Non-White Groups More Prone to Skin Cancer after Organ Transplant, May Have Unique Risks

Non-White Groups

A recent study has tried to assess possible skin cancer screening needs and skin cancer risk in organ transplant recipients of various races. The findings seem to suggest that nonwhite populations, particularly African Americans, are more at risk than previously thought, and that these risks may have more unique features.

In Brief: Skin Cancer and Transplants

Non-melanoma skin cancer is a known hazard following an organ transplant. The anti-rejection medications patients need to take can make them more vulnerable to viruses like HPV, which is tied to certain cases of squamous cell carcinoma. The rate of this type of cancer in transplant recipients is actually up to 250 times higher than in the normal population. There are no guidelines for screening transplant patients for skin cancer, and evaluation rates and thoroughness can change based on race (whites and fair-skinned individuals are more likely to get skin cancer).

The Study

The study in question looked at 413 patients who had undergone organ transplants.

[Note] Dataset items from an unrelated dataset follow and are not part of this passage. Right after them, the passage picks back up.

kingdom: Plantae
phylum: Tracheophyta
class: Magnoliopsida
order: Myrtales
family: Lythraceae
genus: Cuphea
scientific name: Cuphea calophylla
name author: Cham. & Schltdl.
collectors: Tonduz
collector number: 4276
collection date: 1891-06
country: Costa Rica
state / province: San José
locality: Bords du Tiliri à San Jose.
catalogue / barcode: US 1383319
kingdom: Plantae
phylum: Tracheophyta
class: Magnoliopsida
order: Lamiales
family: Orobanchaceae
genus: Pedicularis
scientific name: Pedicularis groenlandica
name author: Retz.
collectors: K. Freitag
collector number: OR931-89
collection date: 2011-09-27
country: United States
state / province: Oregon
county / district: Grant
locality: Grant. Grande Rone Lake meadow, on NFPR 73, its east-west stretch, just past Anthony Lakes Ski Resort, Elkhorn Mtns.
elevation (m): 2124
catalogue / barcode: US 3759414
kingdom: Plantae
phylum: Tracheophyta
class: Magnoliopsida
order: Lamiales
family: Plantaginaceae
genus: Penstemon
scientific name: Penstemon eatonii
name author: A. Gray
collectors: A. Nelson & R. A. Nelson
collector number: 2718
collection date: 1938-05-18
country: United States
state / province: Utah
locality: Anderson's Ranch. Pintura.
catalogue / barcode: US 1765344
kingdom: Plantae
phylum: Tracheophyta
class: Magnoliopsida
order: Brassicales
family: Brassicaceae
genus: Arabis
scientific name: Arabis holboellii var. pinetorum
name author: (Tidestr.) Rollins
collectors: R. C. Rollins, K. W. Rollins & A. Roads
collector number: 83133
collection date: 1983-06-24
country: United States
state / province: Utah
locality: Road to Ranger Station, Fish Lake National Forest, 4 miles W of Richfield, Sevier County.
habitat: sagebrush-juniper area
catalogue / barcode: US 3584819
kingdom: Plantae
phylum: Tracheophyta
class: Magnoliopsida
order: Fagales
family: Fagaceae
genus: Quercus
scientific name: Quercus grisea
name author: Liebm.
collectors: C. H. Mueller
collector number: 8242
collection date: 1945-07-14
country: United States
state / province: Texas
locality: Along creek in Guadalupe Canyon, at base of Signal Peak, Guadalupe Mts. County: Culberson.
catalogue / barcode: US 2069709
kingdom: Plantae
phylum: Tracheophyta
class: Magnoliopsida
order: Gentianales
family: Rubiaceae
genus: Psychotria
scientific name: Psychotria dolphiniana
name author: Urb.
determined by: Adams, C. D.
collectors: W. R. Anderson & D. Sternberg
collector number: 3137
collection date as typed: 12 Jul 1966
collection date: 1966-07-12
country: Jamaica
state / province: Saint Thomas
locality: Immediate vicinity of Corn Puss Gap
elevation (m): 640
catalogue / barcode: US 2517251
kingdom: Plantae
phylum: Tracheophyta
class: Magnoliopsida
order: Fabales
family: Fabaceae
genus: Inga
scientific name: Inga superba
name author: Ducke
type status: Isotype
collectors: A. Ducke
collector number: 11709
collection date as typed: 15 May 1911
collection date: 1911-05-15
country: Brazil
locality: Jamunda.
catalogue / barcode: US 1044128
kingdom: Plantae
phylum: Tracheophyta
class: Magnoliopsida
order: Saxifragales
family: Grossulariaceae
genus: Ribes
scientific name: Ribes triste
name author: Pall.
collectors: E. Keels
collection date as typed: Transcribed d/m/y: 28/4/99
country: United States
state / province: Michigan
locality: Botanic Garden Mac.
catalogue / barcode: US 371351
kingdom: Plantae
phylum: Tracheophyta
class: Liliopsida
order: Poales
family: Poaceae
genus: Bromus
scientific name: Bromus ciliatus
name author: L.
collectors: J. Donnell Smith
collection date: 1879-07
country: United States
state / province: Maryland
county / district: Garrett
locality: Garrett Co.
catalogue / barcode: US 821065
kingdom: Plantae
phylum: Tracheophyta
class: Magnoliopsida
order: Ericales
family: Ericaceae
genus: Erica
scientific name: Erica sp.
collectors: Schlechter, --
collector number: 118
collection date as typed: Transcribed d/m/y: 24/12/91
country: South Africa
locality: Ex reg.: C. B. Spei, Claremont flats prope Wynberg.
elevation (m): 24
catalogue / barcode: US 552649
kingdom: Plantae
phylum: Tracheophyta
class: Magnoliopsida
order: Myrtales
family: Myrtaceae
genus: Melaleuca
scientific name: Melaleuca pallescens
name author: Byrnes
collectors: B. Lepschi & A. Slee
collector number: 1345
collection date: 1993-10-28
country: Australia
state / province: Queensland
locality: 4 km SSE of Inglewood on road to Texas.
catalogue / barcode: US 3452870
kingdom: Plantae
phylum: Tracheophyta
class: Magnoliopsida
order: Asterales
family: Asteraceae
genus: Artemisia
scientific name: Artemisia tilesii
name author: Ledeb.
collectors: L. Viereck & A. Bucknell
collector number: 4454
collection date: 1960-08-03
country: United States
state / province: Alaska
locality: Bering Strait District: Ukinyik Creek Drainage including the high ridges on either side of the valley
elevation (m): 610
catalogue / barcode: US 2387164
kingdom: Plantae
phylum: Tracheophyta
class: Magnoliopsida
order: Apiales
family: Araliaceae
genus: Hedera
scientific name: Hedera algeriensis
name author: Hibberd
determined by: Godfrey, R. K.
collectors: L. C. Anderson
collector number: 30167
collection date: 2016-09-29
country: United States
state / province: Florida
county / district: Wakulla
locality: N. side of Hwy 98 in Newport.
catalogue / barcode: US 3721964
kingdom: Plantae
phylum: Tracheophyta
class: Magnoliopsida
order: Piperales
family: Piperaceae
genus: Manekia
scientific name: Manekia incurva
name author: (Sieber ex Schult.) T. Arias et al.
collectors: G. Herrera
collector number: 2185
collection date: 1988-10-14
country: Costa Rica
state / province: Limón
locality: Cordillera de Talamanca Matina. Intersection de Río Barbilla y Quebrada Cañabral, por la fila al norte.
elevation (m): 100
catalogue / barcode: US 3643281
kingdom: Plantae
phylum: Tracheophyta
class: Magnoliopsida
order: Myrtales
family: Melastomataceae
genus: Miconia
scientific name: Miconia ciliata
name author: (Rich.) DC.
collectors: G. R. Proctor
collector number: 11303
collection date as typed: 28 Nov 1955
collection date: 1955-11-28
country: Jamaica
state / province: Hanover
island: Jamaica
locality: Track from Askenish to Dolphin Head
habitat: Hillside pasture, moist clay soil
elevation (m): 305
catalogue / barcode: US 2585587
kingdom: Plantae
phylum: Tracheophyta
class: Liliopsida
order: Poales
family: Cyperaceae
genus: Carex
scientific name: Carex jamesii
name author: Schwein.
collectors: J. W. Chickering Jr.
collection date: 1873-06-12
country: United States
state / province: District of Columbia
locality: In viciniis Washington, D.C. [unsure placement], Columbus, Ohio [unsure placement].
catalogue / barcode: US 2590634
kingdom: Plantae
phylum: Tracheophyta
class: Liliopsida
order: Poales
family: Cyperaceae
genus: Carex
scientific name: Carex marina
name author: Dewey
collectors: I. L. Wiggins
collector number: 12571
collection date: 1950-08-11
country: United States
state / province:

Of this group, 154 were white and 259 were nonwhite—black, Hispanic, or Pacific Islander. Of these participants, the following was found:

  • There are 19 skin cancers on 15 patients (5.8%)
  • The skin cancers were divided among three groups: black (6), Asian (5), and Hispanic (4)
  • The skin cancers in blacks were squamous cell carcinomas, which were detected early and were found in sun-protected sites on the body
  • Most skin cancers in Asians were on sun-exposed parts of the body and happened in equatorial immigrants
  • The skin cancers in blacks were mostly located in the genital region and tested positive for HPV
  • The skin cancers in the Asian group seemed mostly connected to sun exposure

The findings from the black group drew particular attention for a few reasons. The first is the early stage the cancer was detected in. Normally, skin cancer in immune-suppressed nonwhites is first discovered at an advanced stage. The authors suggested that this was because the protocols in the health system from where the patients were recruited encouraged full body screenings.

Based on the results, a few conclusions were drawn:

  • Nonwhite transplant patients are still at risk for skin cancer, though their risk profiles differ
  • Regular full-body screenings for transplant patients that include the groin/genital area should be encouraged
  • Giving the HPV vaccine to transplant patients ahead of time may be a good idea
  • A history of HPV exposure in blacks or equatorial immigration in Asians may be risk factors worth considering

You may notice that little was said about the Hispanic skin cancer patients. This is because there were not enough cases for the researchers to draw meaningful conclusions. The limited number of skin cancers that were observed is an acknowledged limitation of the study, as is the fact that this makes it hard to generalize the findings to the population at large. Another issue is that there were no skin cancers seen in the white population, which is odd since their risk should be highest. Due to the way the conclusions are drawn (no comparisons), however, this isn’t as significant an issue as it could be.

The good news is that the conclusions are modest and can make sense even if the observations are not necessarily representative. A more thorough, proactive approach to screening in an at-risk group is a valid inference that will hopefully see further investigation.

Pritchett, E., “Nonmelanoma Skin Cancer in Nonwhite Organ Transplant Recipients,” JAMA Dermatology, 2016; 10.1001/jamadermatol.2016.3328.